There were actual tears in the eyes of some of the men as they gathered around their commander—tears which touched Meriwether Lewis deeply.

“It is all right, men!” said he. “Do not be alarmed. Do not reprove the man too much. The sight of a little blood should not trouble you. We are all soldiers. This is only an accident of the trail, and in a short time it will be mended. See, the bone is not broken!”

They aided him back to the boats and made a bed upon which he might lie, his head propped up so that he could see what lay ahead. Other men completed the evening hunt, and the boats hurried on down the river. The next day found them fifty miles below the scene of the accident.

“Sergeant,” said Meriwether Lewis, “the natural fever of my wound is coming on. Give me my little war-sack yonder—I must see if I can find some medicine.”
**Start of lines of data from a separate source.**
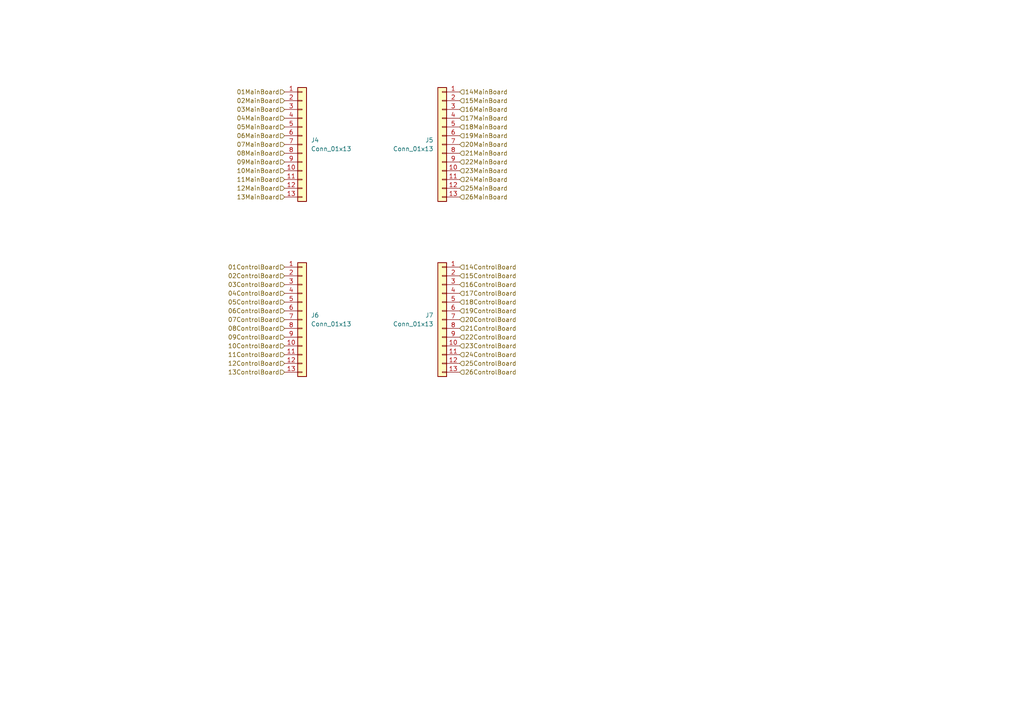
<source format=kicad_sch>
(kicad_sch
	(version 20231120)
	(generator "eeschema")
	(generator_version "8.0")
	(uuid "1fb33018-ede9-4cad-8ebb-a1438fd041ea")
	(paper "A4")
	
	(hierarchical_label "22MainBoard"
		(shape input)
		(at 133.35 46.99 0)
		(fields_autoplaced yes)
		(effects
			(font
				(size 1.27 1.27)
			)
			(justify left)
		)
		(uuid "006b2085-b4f2-42b7-a70b-361987f170c5")
	)
	(hierarchical_label "10MainBoard"
		(shape input)
		(at 82.55 49.53 180)
		(fields_autoplaced yes)
		(effects
			(font
				(size 1.27 1.27)
			)
			(justify right)
		)
		(uuid "0177b5b5-de8a-41c8-b18f-3ea519806dcd")
	)
	(hierarchical_label "06ControlBoard"
		(shape input)
		(at 82.55 90.17 180)
		(fields_autoplaced yes)
		(effects
			(font
				(size 1.27 1.27)
			)
			(justify right)
		)
		(uuid "041ded15-64e8-4532-acf9-16af9589d1fd")
	)
	(hierarchical_label "11MainBoard"
		(shape input)
		(at 82.55 52.07 180)
		(fields_autoplaced yes)
		(effects
			(font
				(size 1.27 1.27)
			)
			(justify right)
		)
		(uuid "08d6b6e2-0733-4dba-8e5b-d8509b907211")
	)
	(hierarchical_label "16MainBoard"
		(shape input)
		(at 133.35 31.75 0)
		(fields_autoplaced yes)
		(effects
			(font
				(size 1.27 1.27)
			)
			(justify left)
		)
		(uuid "09d378c8-aa84-4f6d-8177-15e7fec4271a")
	)
	(hierarchical_label "22ControlBoard"
		(shape input)
		(at 133.35 97.79 0)
		(fields_autoplaced yes)
		(effects
			(font
				(size 1.27 1.27)
			)
			(justify left)
		)
		(uuid "0cf3eb0d-57f2-4529-a972-29fcf002ecab")
	)
	(hierarchical_label "01MainBoard"
		(shape input)
		(at 82.55 26.67 180)
		(fields_autoplaced yes)
		(effects
			(font
				(size 1.27 1.27)
			)
			(justify right)
		)
		(uuid "0e40db19-6dfc-46a3-9a5e-612877baa956")
	)
	(hierarchical_label "14ControlBoard"
		(shape input)
		(at 133.35 77.47 0)
		(fields_autoplaced yes)
		(effects
			(font
				(size 1.27 1.27)
			)
			(justify left)
		)
		(uuid "1150e307-293e-45ae-b3ef-1a201b6827bf")
	)
	(hierarchical_label "13MainBoard"
		(shape input)
		(at 82.55 57.15 180)
		(fields_autoplaced yes)
		(effects
			(font
				(size 1.27 1.27)
			)
			(justify right)
		)
		(uuid "167be8a0-1bf0-48d2-8cb3-d345e89a8754")
	)
	(hierarchical_label "26MainBoard"
		(shape input)
		(at 133.35 57.15 0)
		(fields_autoplaced yes)
		(effects
			(font
				(size 1.27 1.27)
			)
			(justify left)
		)
		(uuid "24899524-adeb-4320-b783-a051f5f43ed5")
	)
	(hierarchical_label "24MainBoard"
		(shape input)
		(at 133.35 52.07 0)
		(fields_autoplaced yes)
		(effects
			(font
				(size 1.27 1.27)
			)
			(justify left)
		)
		(uuid "2cb0f9b6-bc84-4f9f-8362-3bed41b6f24b")
	)
	(hierarchical_label "15ControlBoard"
		(shape input)
		(at 133.35 80.01 0)
		(fields_autoplaced yes)
		(effects
			(font
				(size 1.27 1.27)
			)
			(justify left)
		)
		(uuid "2e67bd58-859f-46ff-8471-a19d6c690811")
	)
	(hierarchical_label "18ControlBoard"
		(shape input)
		(at 133.35 87.63 0)
		(fields_autoplaced yes)
		(effects
			(font
				(size 1.27 1.27)
			)
			(justify left)
		)
		(uuid "31ff6b31-a632-4729-adb2-78e7451e437c")
	)
	(hierarchical_label "02ControlBoard"
		(shape input)
		(at 82.55 80.01 180)
		(fields_autoplaced yes)
		(effects
			(font
				(size 1.27 1.27)
			)
			(justify right)
		)
		(uuid "365fc482-961f-41f5-a063-907eefc65710")
	)
	(hierarchical_label "01ControlBoard"
		(shape input)
		(at 82.55 77.47 180)
		(fields_autoplaced yes)
		(effects
			(font
				(size 1.27 1.27)
			)
			(justify right)
		)
		(uuid "3665cd6d-bb6c-44ff-af14-e907bb0e92ad")
	)
	(hierarchical_label "19MainBoard"
		(shape input)
		(at 133.35 39.37 0)
		(fields_autoplaced yes)
		(effects
			(font
				(size 1.27 1.27)
			)
			(justify left)
		)
		(uuid "3986c035-be63-48e8-954e-1baba9be0eaf")
	)
	(hierarchical_label "23ControlBoard"
		(shape input)
		(at 133.35 100.33 0)
		(fields_autoplaced yes)
		(effects
			(font
				(size 1.27 1.27)
			)
			(justify left)
		)
		(uuid "3aae384d-6088-4553-9cc8-4584542a1bdc")
	)
	(hierarchical_label "05MainBoard"
		(shape input)
		(at 82.55 36.83 180)
		(fields_autoplaced yes)
		(effects
			(font
				(size 1.27 1.27)
			)
			(justify right)
		)
		(uuid "3d46e740-d994-414d-b544-4839166660a7")
	)
	(hierarchical_label "20ControlBoard"
		(shape input)
		(at 133.35 92.71 0)
		(fields_autoplaced yes)
		(effects
			(font
				(size 1.27 1.27)
			)
			(justify left)
		)
		(uuid "41b85660-6716-4540-913a-c3276e294ebb")
	)
	(hierarchical_label "20MainBoard"
		(shape input)
		(at 133.35 41.91 0)
		(fields_autoplaced yes)
		(effects
			(font
				(size 1.27 1.27)
			)
			(justify left)
		)
		(uuid "45d0ce1a-cc6e-4949-8e23-c9b65e79f945")
	)
	(hierarchical_label "25ControlBoard"
		(shape input)
		(at 133.35 105.41 0)
		(fields_autoplaced yes)
		(effects
			(font
				(size 1.27 1.27)
			)
			(justify left)
		)
		(uuid "46af9163-69da-4809-ab4b-714392340c3e")
	)
	(hierarchical_label "15MainBoard"
		(shape input)
		(at 133.35 29.21 0)
		(fields_autoplaced yes)
		(effects
			(font
				(size 1.27 1.27)
			)
			(justify left)
		)
		(uuid "4f03b9c1-cfad-4d1a-bf6f-c52f46694582")
	)
	(hierarchical_label "04MainBoard"
		(shape input)
		(at 82.55 34.29 180)
		(fields_autoplaced yes)
		(effects
			(font
				(size 1.27 1.27)
			)
			(justify right)
		)
		(uuid "4f99b328-b6b8-4468-bb65-b68f03f6636b")
	)
	(hierarchical_label "26ControlBoard"
		(shape input)
		(at 133.35 107.95 0)
		(fields_autoplaced yes)
		(effects
			(font
				(size 1.27 1.27)
			)
			(justify left)
		)
		(uuid "598d9268-50a2-41e7-8cc0-2842b6063384")
	)
	(hierarchical_label "12ControlBoard"
		(shape input)
		(at 82.55 105.41 180)
		(fields_autoplaced yes)
		(effects
			(font
				(size 1.27 1.27)
			)
			(justify right)
		)
		(uuid "5d2ffe57-120f-4e90-a60a-313ada3957b9")
	)
	(hierarchical_label "06MainBoard"
		(shape input)
		(at 82.55 39.37 180)
		(fields_autoplaced yes)
		(effects
			(font
				(size 1.27 1.27)
			)
			(justify right)
		)
		(uuid "6484b923-73a7-4015-8a26-936dd6742d92")
	)
	(hierarchical_label "13ControlBoard"
		(shape input)
		(at 82.55 107.95 180)
		(fields_autoplaced yes)
		(effects
			(font
				(size 1.27 1.27)
			)
			(justify right)
		)
		(uuid "6af023ec-38e5-4aed-b47b-5341886e7bce")
	)
	(hierarchical_label "09ControlBoard"
		(shape input)
		(at 82.55 97.79 180)
		(fields_autoplaced yes)
		(effects
			(font
				(size 1.27 1.27)
			)
			(justify right)
		)
		(uuid "6e9bcb45-3ba0-4062-a407-85af116737bb")
	)
	(hierarchical_label "14MainBoard"
		(shape input)
		(at 133.35 26.67 0)
		(fields_autoplaced yes)
		(effects
			(font
				(size 1.27 1.27)
			)
			(justify left)
		)
		(uuid "79c4ae0f-bc7e-43a4-a690-a8e85d71c4d8")
	)
	(hierarchical_label "08ControlBoard"
		(shape input)
		(at 82.55 95.25 180)
		(fields_autoplaced yes)
		(effects
			(font
				(size 1.27 1.27)
			)
			(justify right)
		)
		(uuid "7fbe080c-6abd-4ba5-9473-fef4ccf34c60")
	)
	(hierarchical_label "24ControlBoard"
		(shape input)
		(at 133.35 102.87 0)
		(fields_autoplaced yes)
		(effects
			(font
				(size 1.27 1.27)
			)
			(justify left)
		)
		(uuid "80d54ea9-e6b4-489e-af73-01b4a998d475")
	)
	(hierarchical_label "23MainBoard"
		(shape input)
		(at 133.35 49.53 0)
		(fields_autoplaced yes)
		(effects
			(font
				(size 1.27 1.27)
			)
			(justify left)
		)
		(uuid "8511cc62-8542-4a1e-9ed1-6eb50202051a")
	)
	(hierarchical_label "19ControlBoard"
		(shape input)
		(at 133.35 90.17 0)
		(fields_autoplaced yes)
		(effects
			(font
				(size 1.27 1.27)
			)
			(justify left)
		)
		(uuid "883f928d-b973-42b9-a975-257b1332a6ef")
	)
	(hierarchical_label "05ControlBoard"
		(shape input)
		(at 82.55 87.63 180)
		(fields_autoplaced yes)
		(effects
			(font
				(size 1.27 1.27)
			)
			(justify right)
		)
		(uuid "8c16babe-a937-4633-a610-30006fdd6f0c")
	)
	(hierarchical_label "03ControlBoard"
		(shape input)
		(at 82.55 82.55 180)
		(fields_autoplaced yes)
		(effects
			(font
				(size 1.27 1.27)
			)
			(justify right)
		)
		(uuid "96a76568-65a1-426e-b059-f36538e60b4d")
	)
	(hierarchical_label "25MainBoard"
		(shape input)
		(at 133.35 54.61 0)
		(fields_autoplaced yes)
		(effects
			(font
				(size 1.27 1.27)
			)
			(justify left)
		)
		(uuid "99fd922f-9b4b-4dd3-9f1d-a65d6d62b26b")
	)
	(hierarchical_label "11ControlBoard"
		(shape input)
		(at 82.55 102.87 180)
		(fields_autoplaced yes)
		(effects
			(font
				(size 1.27 1.27)
			)
			(justify right)
		)
		(uuid "a128cb18-7b5d-44e0-ab05-22dd113fd18c")
	)
	(hierarchical_label "10ControlBoard"
		(shape input)
		(at 82.55 100.33 180)
		(fields_autoplaced yes)
		(effects
			(font
				(size 1.27 1.27)
			)
			(justify right)
		)
		(uuid "a8784f68-8af2-4e3b-a630-cdcddbb468d3")
	)
	(hierarchical_label "07ControlBoard"
		(shape input)
		(at 82.55 92.71 180)
		(fields_autoplaced yes)
		(effects
			(font
				(size 1.27 1.27)
			)
			(justify right)
		)
		(uuid "aa80a3b3-6ecf-4633-9f6c-0677b988ed96")
	)
	(hierarchical_label "16ControlBoard"
		(shape input)
		(at 133.35 82.55 0)
		(fields_autoplaced yes)
		(effects
			(font
				(size 1.27 1.27)
			)
			(justify left)
		)
		(uuid "ac7779e8-982d-49f1-b172-0bd10a097232")
	)
	(hierarchical_label "12MainBoard"
		(shape input)
		(at 82.55 54.61 180)
		(fields_autoplaced yes)
		(effects
			(font
				(size 1.27 1.27)
			)
			(justify right)
		)
		(uuid "ace788d0-429f-45fd-800d-60b3f4bf2d7a")
	)
	(hierarchical_label "03MainBoard"
		(shape input)
		(at 82.55 31.75 180)
		(fields_autoplaced yes)
		(effects
			(font
				(size 1.27 1.27)
			)
			(justify right)
		)
		(uuid "b7f5fe7f-3d13-4979-bde7-ac6ea9532d0d")
	)
	(hierarchical_label "08MainBoard"
		(shape input)
		(at 82.55 44.45 180)
		(fields_autoplaced yes)
		(effects
			(font
				(size 1.27 1.27)
			)
			(justify right)
		)
		(uuid "bc342987-3d56-43f2-9119-62a91e04736a")
	)
	(hierarchical_label "18MainBoard"
		(shape input)
		(at 133.35 36.83 0)
		(fields_autoplaced yes)
		(effects
			(font
				(size 1.27 1.27)
			)
			(justify left)
		)
		(uuid "be4e6d7d-959d-405f-af9a-7c0dfd7e1c7a")
	)
	(hierarchical_label "17MainBoard"
		(shape input)
		(at 133.35 34.29 0)
		(fields_autoplaced yes)
		(effects
			(font
				(size 1.27 1.27)
			)
			(justify left)
		)
		(uuid "c973aba0-7910-4b98-8844-e32a071bc6c5")
	)
	(hierarchical_label "21ControlBoard"
		(shape input)
		(at 133.35 95.25 0)
		(fields_autoplaced yes)
		(effects
			(font
				(size 1.27 1.27)
			)
			(justify left)
		)
		(uuid "cbc4b02d-0602-4651-acae-113d7ba689a3")
	)
	(hierarchical_label "09MainBoard"
		(shape input)
		(at 82.55 46.99 180)
		(fields_autoplaced yes)
		(effects
			(font
				(size 1.27 1.27)
			)
			(justify right)
		)
		(uuid "cc7808f5-5967-4bcf-ad9a-70546940227e")
	)
	(hierarchical_label "07MainBoard"
		(shape input)
		(at 82.55 41.91 180)
		(fields_autoplaced yes)
		(effects
			(font
				(size 1.27 1.27)
			)
			(justify right)
		)
		(uuid "d5e42682-60b2-4e09-81b6-572dc8ffe8fb")
	)
	(hierarchical_label "02MainBoard"
		(shape input)
		(at 82.55 29.21 180)
		(fields_autoplaced yes)
		(effects
			(font
				(size 1.27 1.27)
			)
			(justify right)
		)
		(uuid "e1980baf-352b-4056-97db-48cb268c40a3")
	)
	(hierarchical_label "04ControlBoard"
		(shape input)
		(at 82.55 85.09 180)
		(fields_autoplaced yes)
		(effects
			(font
				(size 1.27 1.27)
			)
			(justify right)
		)
		(uuid "e7f81039-70d5-44ee-b6d4-26b7504ae6cd")
	)
	(hierarchical_label "21MainBoard"
		(shape input)
		(at 133.35 44.45 0)
		(fields_autoplaced yes)
		(effects
			(font
				(size 1.27 1.27)
			)
			(justify left)
		)
		(uuid "ed25bad7-d26f-45c2-b13c-90633ce41c79")
	)
	(hierarchical_label "17ControlBoard"
		(shape input)
		(at 133.35 85.09 0)
		(fields_autoplaced yes)
		(effects
			(font
				(size 1.27 1.27)
			)
			(justify left)
		)
		(uuid "ef7cccb9-48e8-4d59-a9ea-42908018e452")
	)
	(symbol
		(lib_id "SparkFun-Connector:Conn_01x13")
		(at 128.27 41.91 0)
		(mirror y)
		(unit 1)
		(exclude_from_sim no)
		(in_bom yes)
		(on_board yes)
		(dnp no)
		(uuid "07ac6be3-9b74-42c7-82d4-74e432bdfd84")
		(property "Reference" "J5"
			(at 125.73 40.6399 0)
			(effects
				(font
					(size 1.27 1.27)
				)
				(justify left)
			)
		)
		(property "Value" "Conn_01x13"
			(at 125.73 43.1799 0)
			(effects
				(font
					(size 1.27 1.27)
				)
				(justify left)
			)
		)
		(property "Footprint" "Connector_PinSocket_2.54mm:PinSocket_1x13_P2.54mm_Vertical"
			(at 128.27 62.23 0)
			(effects
				(font
					(size 1.27 1.27)
				)
				(hide yes)
			)
		)
		(property "Datasheet" "~"
			(at 128.27 64.77 0)
			(effects
				(font
					(size 1.27 1.27)
				)
				(hide yes)
			)
		)
		(property "Description" "Generic connector, single row, 01x13, script generated (kicad-library-utils/schlib/autogen/connector/)"
			(at 128.27 41.91 0)
			(effects
				(font
					(size 1.27 1.27)
				)
				(hide yes)
			)
		)
		(pin "13"
			(uuid "d98d2f8d-a8f4-44c9-907f-0e99be46094d")
		)
		(pin "6"
			(uuid "a17fa873-83f5-45f4-97ef-94d116756ec2")
		)
		(pin "11"
			(uuid "8a97d360-e4fb-449d-877e-a37b29d940ad")
		)
		(pin "12"
			(uuid "c7acb1fd-98a8-4f0c-97a9-b01fa2dbbbae")
		)
		(pin "3"
			(uuid "6403bf91-748b-4a76-bfaa-62ced86b4172")
		)
		(pin "1"
			(uuid "227b9db1-7d9a-441e-8f2d-cb42ea74b3a3")
		)
		(pin "2"
			(uuid "b80c7d2a-75c1-4cc7-ba78-b010417e0a88")
		)
		(pin "8"
			(uuid "b56ef86b-2acc-4f87-be42-a31b280223c9")
		)
		(pin "9"
			(uuid "12993357-2f17-466a-a4df-1f286f288146")
		)
		(pin "4"
			(uuid "a964f918-9e5d-46c3-b898-f21a3554d5a4")
		)
		(pin "5"
			(uuid "94e05576-8852-4dbe-a644-765a4657c9f4")
		)
		(pin "7"
			(uuid "44f008ad-0f9c-4baa-89da-992485328f81")
		)
		(pin "10"
			(uuid "18b5e3f3-3df8-4242-8bdd-d639690dc6b8")
		)
		(instances
			(project "FV1"
				(path "/90986848-6013-46fb-938d-50278adbc6e3/e6111059-1c5e-4d2b-b11a-be4f1395e827"
					(reference "J5")
					(unit 1)
				)
			)
		)
	)
	(symbol
		(lib_id "SparkFun-Connector:Conn_01x13")
		(at 87.63 41.91 0)
		(unit 1)
		(exclude_from_sim no)
		(in_bom yes)
		(on_board yes)
		(dnp no)
		(fields_autoplaced yes)
		(uuid "3917d168-8ad3-4239-94d8-66484cb4997d")
		(property "Reference" "J4"
			(at 90.17 40.6399 0)
			(effects
				(font
					(size 1.27 1.27)
				)
				(justify left)
			)
		)
		(property "Value" "Conn_01x13"
			(at 90.17 43.1799 0)
			(effects
				(font
					(size 1.27 1.27)
				)
				(justify left)
			)
		)
		(property "Footprint" "Connector_PinSocket_2.54mm:PinSocket_1x13_P2.54mm_Vertical"
			(at 87.63 62.23 0)
			(effects
				(font
					(size 1.27 1.27)
				)
				(hide yes)
			)
		)
		(property "Datasheet" "~"
			(at 87.63 64.77 0)
			(effects
				(font
					(size 1.27 1.27)
				)
				(hide yes)
			)
		)
		(property "Description" "Generic connector, single row, 01x13, script generated (kicad-library-utils/schlib/autogen/connector/)"
			(at 87.63 41.91 0)
			(effects
				(font
					(size 1.27 1.27)
				)
				(hide yes)
			)
		)
		(pin "13"
			(uuid "89ba4397-6106-4e62-861a-1409964992f9")
		)
		(pin "6"
			(uuid "042a871b-9d0d-41e4-9d14-b64f62b49b6d")
		)
		(pin "11"
			(uuid "ea0d4a47-8060-4ee0-907e-43932daaea7e")
		)
		(pin "12"
			(uuid "85456083-1a51-4c94-b097-795603ac5875")
		)
		(pin "3"
			(uuid "f091cf18-3fb1-4a36-b4c2-ce93ebccc20c")
		)
		(pin "1"
			(uuid "7a84a7aa-c613-4adb-8dba-8a5802be2d24")
		)
		(pin "2"
			(uuid "c4060fab-26e6-415e-bb45-18ba619ec249")
		)
		(pin "8"
			(uuid "54350bc1-78c3-40f6-8e76-934f2883d16c")
		)
		(pin "9"
			(uuid "746672d8-7d06-464b-8e6d-87a30efde60f")
		)
		(pin "4"
			(uuid "08bcbc40-6c12-4422-a329-0234082e885e")
		)
		(pin "5"
			(uuid "b342c0bd-6ad8-4a15-9c8a-3190a610c5bd")
		)
		(pin "7"
			(uuid "8e559e5f-a867-45eb-a552-5cb6ebe272cb")
		)
		(pin "10"
			(uuid "1aefd8d9-3197-4722-97b4-b25cb5eecc6c")
		)
		(instances
			(project ""
				(path "/90986848-6013-46fb-938d-50278adbc6e3/e6111059-1c5e-4d2b-b11a-be4f1395e827"
					(reference "J4")
					(unit 1)
				)
			)
		)
	)
	(symbol
		(lib_id "SparkFun-Connector:Conn_01x13")
		(at 87.63 92.71 0)
		(unit 1)
		(exclude_from_sim no)
		(in_bom yes)
		(on_board yes)
		(dnp no)
		(fields_autoplaced yes)
		(uuid "3ab6d500-54e9-4e12-b03b-25e1aa2dc2fc")
		(property "Reference" "J6"
			(at 90.17 91.4399 0)
			(effects
				(font
					(size 1.27 1.27)
				)
				(justify left)
			)
		)
		(property "Value" "Conn_01x13"
			(at 90.17 93.9799 0)
			(effects
				(font
					(size 1.27 1.27)
				)
				(justify left)
			)
		)
		(property "Footprint" "Connector_PinSocket_2.54mm:PinSocket_1x13_P2.54mm_Vertical"
			(at 87.63 113.03 0)
			(effects
				(font
					(size 1.27 1.27)
				)
				(hide yes)
			)
		)
		(property "Datasheet" "~"
			(at 87.63 115.57 0)
			(effects
				(font
					(size 1.27 1.27)
				)
				(hide yes)
			)
		)
		(property "Description" "Generic connector, single row, 01x13, script generated (kicad-library-utils/schlib/autogen/connector/)"
			(at 87.63 92.71 0)
			(effects
				(font
					(size 1.27 1.27)
				)
				(hide yes)
			)
		)
		(pin "13"
			(uuid "56c886b5-0ddc-4d99-ac70-87819cfc9abe")
		)
		(pin "6"
			(uuid "165a1fe1-d11f-45ce-a657-a1e9a4a0c06f")
		)
		(pin "11"
			(uuid "ed27c496-71fc-47f3-a966-190a0c2d9fdc")
		)
		(pin "12"
			(uuid "5e49f933-a8df-46ff-8588-6f3e8ca70bac")
		)
		(pin "3"
			(uuid "776c87e1-b8d1-4885-87b8-b703b1940847")
		)
		(pin "1"
			(uuid "ef474b34-be04-40c7-b7b7-fe8829c07ed6")
		)
		(pin "2"
			(uuid "80e825da-f4b7-4f07-a692-daf035341539")
		)
		(pin "8"
			(uuid "8a889d78-3855-42e3-9b78-a2b8c885f6fa")
		)
		(pin "9"
			(uuid "94f478dd-3ad4-435a-937a-98c93ecd13a4")
		)
		(pin "4"
			(uuid "d8bddf05-f08d-468d-aafe-cd0c5108735b")
		)
		(pin "5"
			(uuid "31f3726e-290e-4f50-b6bc-099a26129419")
		)
		(pin "7"
			(uuid "d4e4b6db-3445-4969-b243-4383f7d4bd62")
		)
		(pin "10"
			(uuid "bf09ba29-83f4-49a7-ab08-69f81dc5ead9")
		)
		(instances
			(project "FV1"
				(path "/90986848-6013-46fb-938d-50278adbc6e3/e6111059-1c5e-4d2b-b11a-be4f1395e827"
					(reference "J6")
					(unit 1)
				)
			)
		)
	)
	(symbol
		(lib_id "SparkFun-Connector:Conn_01x13")
		(at 128.27 92.71 0)
		(mirror y)
		(unit 1)
		(exclude_from_sim no)
		(in_bom yes)
		(on_board yes)
		(dnp no)
		(uuid "d59caaa0-f396-4b90-8fe6-a30a56828766")
		(property "Reference" "J7"
			(at 125.73 91.4399 0)
			(effects
				(font
					(size 1.27 1.27)
				)
				(justify left)
			)
		)
		(property "Value" "Conn_01x13"
			(at 125.73 93.9799 0)
			(effects
				(font
					(size 1.27 1.27)
				)
				(justify left)
			)
		)
		(property "Footprint" "Connector_PinHeader_2.54mm:PinHeader_1x13_P2.54mm_Vertical"
			(at 128.27 113.03 0)
			(effects
				(font
					(size 1.27 1.27)
				)
				(hide yes)
			)
		)
		(property "Datasheet" "~"
			(at 128.27 115.57 0)
			(effects
				(font
					(size 1.27 1.27)
				)
				(hide yes)
			)
		)
		(property "Description" "Generic connector, single row, 01x13, script generated (kicad-library-utils/schlib/autogen/connector/)"
			(at 128.27 92.71 0)
			(effects
				(font
					(size 1.27 1.27)
				)
				(hide yes)
			)
		)
		(pin "13"
			(uuid "d7fb6e74-7432-4f25-b2b7-5401390ad6d7")
		)
		(pin "6"
			(uuid "d91bbe76-fafb-4898-b12a-9adaadc3747f")
		)
		(pin "11"
			(uuid "c0ca126e-a5e4-4621-9252-6531492d6961")
		)
		(pin "12"
			(uuid "c02fbbbf-3cec-4f5f-86d6-6fc1979103c0")
		)
		(pin "3"
			(uuid "df617a09-ac1e-4496-9ef5-a0ba6cf216cf")
		)
		(pin "1"
			(uuid "9476b85c-0de0-4db1-b553-dd3ebbcb1e37")
		)
		(pin "2"
			(uuid "0e1d4360-ecee-4698-af26-cce2c314f5dd")
		)
		(pin "8"
			(uuid "24b92aee-5120-4834-968e-4a31a55afae4")
		)
		(pin "9"
			(uuid "fad59cb3-e510-4576-a78f-eed040fa90ef")
		)
		(pin "4"
			(uuid "2677d43b-6541-4a47-86ff-f2f1eb7d9298")
		)
		(pin "5"
			(uuid "20e89067-7792-4ad6-827f-9787a984cdc7")
		)
		(pin "7"
			(uuid "ee3d57e2-4ddc-4ce8-a1e9-8f42fe766d22")
		)
		(pin "10"
			(uuid "59bab477-e98f-4692-8408-9093c9d47018")
		)
		(instances
			(project "FV1"
				(path "/90986848-6013-46fb-938d-50278adbc6e3/e6111059-1c5e-4d2b-b11a-be4f1395e827"
					(reference "J7")
					(unit 1)
				)
			)
		)
	)
)

</source>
Gass handed him his bag of leather, and Lewis sought in it for a moment. His hand encountered something that crinkled in the touch—crinkled familiarly! For one instant he stopped, his lips compressed as if in bodily pain.

It was another of the mysterious letters!

Before he opened it, he looked at it, frowning, wondering. Whence came these messages, and how, by whose hand? All of them must have been written before he left St. Louis in May of 1804. Now it was August of 1806. There was no human agency outside his own party that could have carried them. How had they reached him? What messenger had brought them? He forgot the fever of his wound in another and greater fever which arose in his blood.

He was with his men now, their eyes were on him all the time. What should he do—cast this letter from him into the river? If he did so, he felt that it would follow him mysteriously, pointing to the corpus delicti of his crime, still insistent on coming to the eye!

His men, therefore, saw their leader casually open a bit of paper. They had seen him do such things a thousand times, since journals and maps were a part of the daily business of so many of them. What he did attracted no attention.